Python framework for testing Tensorflow imagenet image classification models trained on the ImageNet dataset and object detection models trained on the COCO dataset on various platforms including:

  • RKNN-Toolkit
  • Tensorflow
  • Tensorflow Lite (with TPU support)
  • TensorRT for ONNX models

Models can be found on the Tensorflow 2 Detection Zoo or Tensorflow Model Garden

To port a model to one of the mentioned platforms, following conversions are possible:

  • tensorflow 1 frozen graph -> rknn
  • tflite -> rknn
  • tensorflow frozen graph -> tensorflow 1 hub format
  • tensorflow saved model -> tflite (further steps needed, described later)
  • tensorflow saved model -> tensorflow saved model with tensorrt optimizations

It supports measuring the following parameters:

  • Inferencing time
  • Top-1 and Top-5 accuracy
  • mAP and Recall (evaluation via the COCO dataset)
  • Power consumption (optional, with the HM310P laboratory power supply)

Dependencies

Power Consumption (serial_reader.py):

  • pymodbus
  • serial
  • numpy (optional for plotting)
  • matplotlib (optional for plotting)

Converting (convert.py):

  • numpy
  • rknn-toolkit (for RKNN Toolkit)
  • tensorflow 1.11 (for RKNN Toolkit)
  • tensorflow (for TensorRT and Tensorflow Lite)

Testing (test.py):

  • pycocotools
  • numpy
  • Pillow
  • rknn-toolkit (for RKNN Toolkit)
  • tensorrt (for TensorRT with ONNX)
  • tensorflow 1.11 (for RKNN Toolkit)
  • tensorflow (for Tensorflow)
  • tensorflow_hub (for Tensorflow 1 hub models)
  • tflite_runtime (for Tensorflow Lite)

Examples

Examples are based on a configuration with tflite_runtime, rknn-toolkit and tensorflow 1.11 installed in Python3.6 and tensorflow 2.4 and tensorflow_hub installed in Python3.9 (default Python).

convert.py

Tensorflow 1 saved model to RKNN

RKNN-Toolkit only supports frozen graphs. Input size as well as input and output node names must be provided as arguments

$ python3.6 convert.py tf_rknn -d 128 -in FeatureExtractor/MobilenetV2/MobilenetV2/input -on concat,concat_1 models/mobilenet_v1/model.pb
...

Tensorflow Lite to RKNN

$ python3.6 convert.py tflite_rknn -d 128 models/mobilenet_v1/model.tflite
...

Tensorflow 2 saved model to Tensorflow Lite

Before converting models from the detection zoo to Tensorflow Lite, we have to follow step 1 from this guide.
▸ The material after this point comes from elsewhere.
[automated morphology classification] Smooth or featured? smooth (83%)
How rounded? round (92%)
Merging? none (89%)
$ python convert.py tf_tflite models/ssd_mobilenet_v2_320x320_coco17_tpu-8_lite/saved_model
...

With quantization:

$ python convert.py tf_tflite -q datasets/stuff_train2017.json -d 320 models/ssd_mobilenet_v2_320x320_coco17_tpu-8_lite/saved_model
...

Use this guide Tensorflow Lite model to use operations on Edge TPU or this guide for a docker based converter.

Tensorflow 1 frozen graph to Tensorflow Lite (not included)
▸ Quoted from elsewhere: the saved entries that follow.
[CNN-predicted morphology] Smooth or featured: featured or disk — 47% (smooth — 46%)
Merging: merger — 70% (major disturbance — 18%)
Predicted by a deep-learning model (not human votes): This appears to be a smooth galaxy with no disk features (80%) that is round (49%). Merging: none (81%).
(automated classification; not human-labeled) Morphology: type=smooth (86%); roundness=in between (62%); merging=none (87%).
 $ tflite_convert --graph_def_file=model.pb \
--output_file=model.tflite \
--output_format=TFLITE \
--input_arrays=image_tensor \
--input_shapes=1,300,300,3 \
--inference_type=FLOAT \
--output_arrays="detection_boxes,detection_classes,detection_scores,num_detections" \
--allow_custom_ops \
--enable_v1_converter

Tensorflow 1 hub & saved model optimization with TF-TRT

Optimizing a Tensorflow 1 hub and saved model with TensorRT:

$ python convert.py tf_tensorrt -d 320 -p int8 models/mobilenet_v1/saved_model
...

Input dimensions (-d) must be specified in order to build the TRT engines, precision mode (-p) defaults to fp32.

Tensorflow 1 & 2 saved model to ONNX (not included)
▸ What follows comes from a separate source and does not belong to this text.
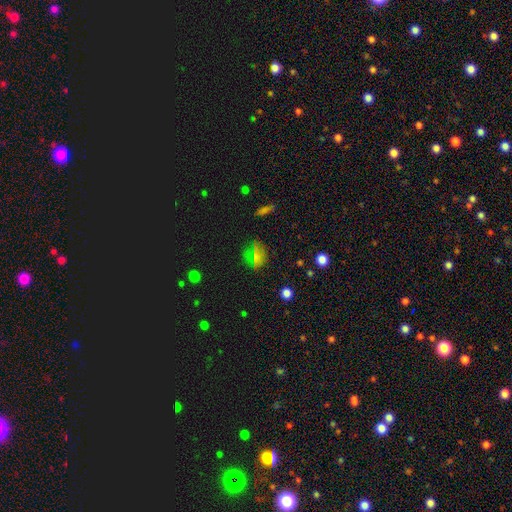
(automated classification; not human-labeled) Morphology: type=smooth (50%); roundness=round (62%); merging=none (76%).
To run a model on the TensorRT engine, the model must be converted to ONNX format. With tf2onnx tool:

$ python -m tf2onnx.convert --saved-model models/mobilenet_v1/saved_model --output model.onnx --opset 11 --inputs MobilenetV1/Predictions/Reshape_1:0[1,128,128,3]
...

test.py

Inference 10 images using the same model in different formats:

$ python test.py tensorflow models/ssd_mobilenet_v2_320x320_coco17_tpu-8/saved_model datasets/instances_val2017.json -n 10 # Tensorflow
...
$ python3.6 test.py tflite models/ssd_mobilenet_v2_320x320_coco17_tpu-8/model.tflite datasets/instances_val2017.json -n 10 -t fp32 -d 300 # Tensorflow Lite
...
$ python3.6 test.py tflite models/ssd_mobilenet_v2_320x320_coco17_tpu-8/model.tflite datasets/instances_val2017.json -n 10 -t fp32 -d 300 -u # Tensorflow Lite with TPU
...
$ python3.6 test.py onnx_trt models/ssd_mobilenet_v2_320x320_coco17_tpu-8/model.onnx datasets/instances_val2017.json -n 10 -t fp32 -d 300 # ONNX on TensorRT
...

For models with input type other than int8, the value must be set with the -t or --input_type flag. Also -d or --input_dims must be provided when the input is fixed to a specific size.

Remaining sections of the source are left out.